March Garden and Homestead Chores

It’s two days until spring (yay!) and we’ve been feeling it around here with both a warm false spring last week (temperatures in the 60s and 70s and sunshine, yay!) and the usual cool March rains, followed by actual periods of sunshine. I’m thankful that it hasn’t been as wet or warm of a winter as last year, and that our perennials and fruiting plants, such as our peaches and blackberries, are just now starting to bloom, rather than in the weirdness of the February/March cusp.

Anyway, with that being said, and with temperatures and weather cooperating to make garden chores possible and more comfortable, I bring you March chores. Yes, in the middle of March. Yes, I’m late. You can still do stuff. And as for sourcing, I refer to the same sites and resources as listed in my February Garden Chores post, so check back for cross-referencing, if you so desire.

Let’s go.

March Garden Chores

  • Add compost and other organic matter to your soil to improve drainage and fertility.
  • If your garden soil isn’t constantly wet or frozen, start turning it to prep for planting. Avoid stepping on garden beds and turning on wet days – this can cause compacted soil (especially if you have very clay-rich soil, which we do).
  • Turn your compost pile on nice days.
  • If you haven’t already done so, prune back your new raspberry and blackberry canes by 1/4, and cut last year’s fruiting canes to the ground.
  • Prune your peach trees before they blossom.
  • The bugs are back in town! Keep an eye out for aphids and slugs, as their warm-weather predators haven’t quite woken up yet, and protect your plants with a non-toxic, fast-metabolizing insecticide (like Pyrethrum).
  • Perennial “weeds” (many of the them delightfully edible, if you recall from this post) are coming back. Keep an eye on them and under control, especially in newly-established garden beds, lest they take over before you can plant.
  • Mulch your newly-planted trees, shrubs, and vegetables.
  • Clean your chicken coop.

Plants to start indoors this month:

  • Annual summer flowers, such as marigolds and moonflowers
  • Brassicas, such as broccoli, cabbages, cauliflower, kale
  • Cantaloupes
  • Lettuces
  • Oregano
  • Sage
  • Sweet potatoes
  • Swiss chard
  • Summer squash, such as zucchini
  • Tomatoes
  • Thyme
  • Watermelons
  • Winter squash, such as pumpkins, butternut, candy roaster, etc.

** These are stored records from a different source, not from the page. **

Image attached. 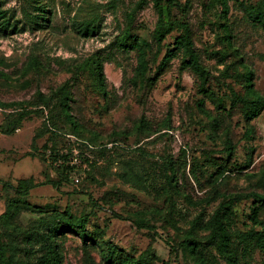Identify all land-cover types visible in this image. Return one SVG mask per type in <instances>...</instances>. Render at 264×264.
I'll return each instance as SVG.
<instances>
[{
	"label": "rangeland",
	"instance_id": "rangeland-1",
	"mask_svg": "<svg viewBox=\"0 0 264 264\" xmlns=\"http://www.w3.org/2000/svg\"><path fill=\"white\" fill-rule=\"evenodd\" d=\"M160 4L0 0L10 23L0 28V103L7 104L0 105V244L9 264H34L29 234L43 217L65 211L77 223L88 218L93 241L61 236L62 264H106L107 243L151 264H201L181 244L198 219L231 198L239 230L264 228V206L262 225L249 219L253 194H264V112L249 125L243 108H232L250 71L264 94V27L237 0H229L228 19L221 0ZM169 20L174 26L159 45V22L169 27ZM184 25L208 71V92L181 66L182 53L160 72ZM123 43L144 48L145 74L140 50ZM98 60L106 94L95 85L91 65ZM29 179L43 185L28 190ZM195 236L206 264H228L207 231ZM241 248L236 242L237 254ZM242 264H264V252Z\"/></svg>",
	"mask_w": 264,
	"mask_h": 264
},
{
	"label": "trees",
	"instance_id": "trees-1",
	"mask_svg": "<svg viewBox=\"0 0 264 264\" xmlns=\"http://www.w3.org/2000/svg\"><path fill=\"white\" fill-rule=\"evenodd\" d=\"M223 7V16L228 19L230 13L229 0H221ZM239 2V5L245 12L247 18L262 27H264V2L258 5H247L244 2ZM154 4L157 8L161 6L160 0H154ZM162 15V10H161ZM170 16H168L169 18ZM170 25L166 27L163 21L159 22V26L155 32V37L159 45L163 43L169 31L173 28L174 22L169 20ZM185 30L179 35L173 48L169 49L162 59L160 64V72L165 70L170 63L177 57L178 54L184 55L182 61L183 68H191L200 78L201 89L204 92H208V71L203 66L200 57L196 51L192 33L188 25H184ZM0 28L3 30H9L10 23L5 19L4 14L0 11ZM227 29L230 30L229 27ZM124 41H128L131 38L130 30L128 29L124 33ZM124 47H128L131 50L138 49L141 54V66L140 72L145 74L147 69V63L145 61V50L138 44H132ZM36 66V62L29 63L28 68ZM91 68L95 77V85L100 92L107 93L106 75L104 72V64L101 61L93 62ZM254 72L250 71L245 86V93L243 95L233 92L232 108L241 106L244 111V119L247 124L250 125L255 119L259 118L264 112V94L261 93L254 83ZM0 105L7 106L5 103ZM65 112L69 121L77 126L78 122L71 111L69 104L64 105ZM254 132L253 127L247 128V135H252ZM235 147L230 142L227 146V151L230 156L234 154ZM66 170V168L64 169ZM69 171H74V168H68ZM67 170V171H68ZM264 181V173L262 175ZM0 182L2 180L0 179ZM27 189H33L43 183H35L33 179L25 180ZM56 185L55 182H49ZM255 199L252 206V211L249 216L250 221L254 226L261 224L259 219V213L264 206V194L254 193ZM88 218H83L77 223L74 218L67 212L51 215L49 217H43L39 224H37L27 238V244L31 254L35 257L34 264H62L63 253L59 244V238L67 233H76L83 240L84 243L93 241L89 235L87 228ZM202 229L209 233L210 238L216 242V247L219 254L223 255L228 264H242L244 260H248L252 257L253 253L259 249L264 252V228L261 231H257L254 227L248 231H241L236 227L235 223V211H234V199L223 201L219 204L216 210L205 217L204 220H197L192 230L187 233L186 239L182 242V247L189 250L190 253L196 257L201 264H206L205 256L202 251L201 241L195 236V230ZM238 242L242 246L241 254H237L235 250V244ZM6 247L0 244V262L2 264H9L11 260L6 255ZM40 256H39V255ZM106 264H151L146 260H136L135 258L127 255L122 249H119L112 243L106 244V253L104 255Z\"/></svg>",
	"mask_w": 264,
	"mask_h": 264
}]
</instances>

You can start the process of hardening off some indoor starts this month. Hardening off plants is how you get your seedlings, which are used to the very controlled climate and sunlight conditions of your indoor setup, ready for the more unpredictable but ultimately more beneficial conditions outdoors. You do this by gradually leaving plants outside on warm days (above 45 degrees Fahrenheit), away from direct sunlight and wind at first, for longer and longer periods of time (about an hour increase each day), about a week or two before you plant to put them into garden beds.

If you don’t harden off your indoor starts, you risk shocking your poor seedlings and killing them with sudden climate changes. At best, your plants won’t be as hardy or fruitful outside, so it’s important to do this process gradually for the best possible plants.

Plants to harden off this month:

  • Onions
  • Parsley
  • Brassicas, such as cabbages, Brussels sprouts, and kohlrabi

Plants to start or transplant outdoors this month:

  • Start asparagus or strawberry beds
  • Carrots, beets, parsnips, and salsify
  • Parsley
  • Onions and garlic
  • Brassicas, such as kohlrabi and radishes
  • Spinach and other dark greens

Our own indoor seedlings are doing pretty great, which makes us very excited. The picture at the top of the post is an old one – all of our February starts have true leaves now, which may or may not make an appearance on Instagram later today. We also just bottled our first batch of mead, and look forward to toasting new baby homesteader any day now. Whee!

Know any other March chores I forgot? Have any cool things you’re planting this year? Leave ’em in the comments. Until then, happy homesteading!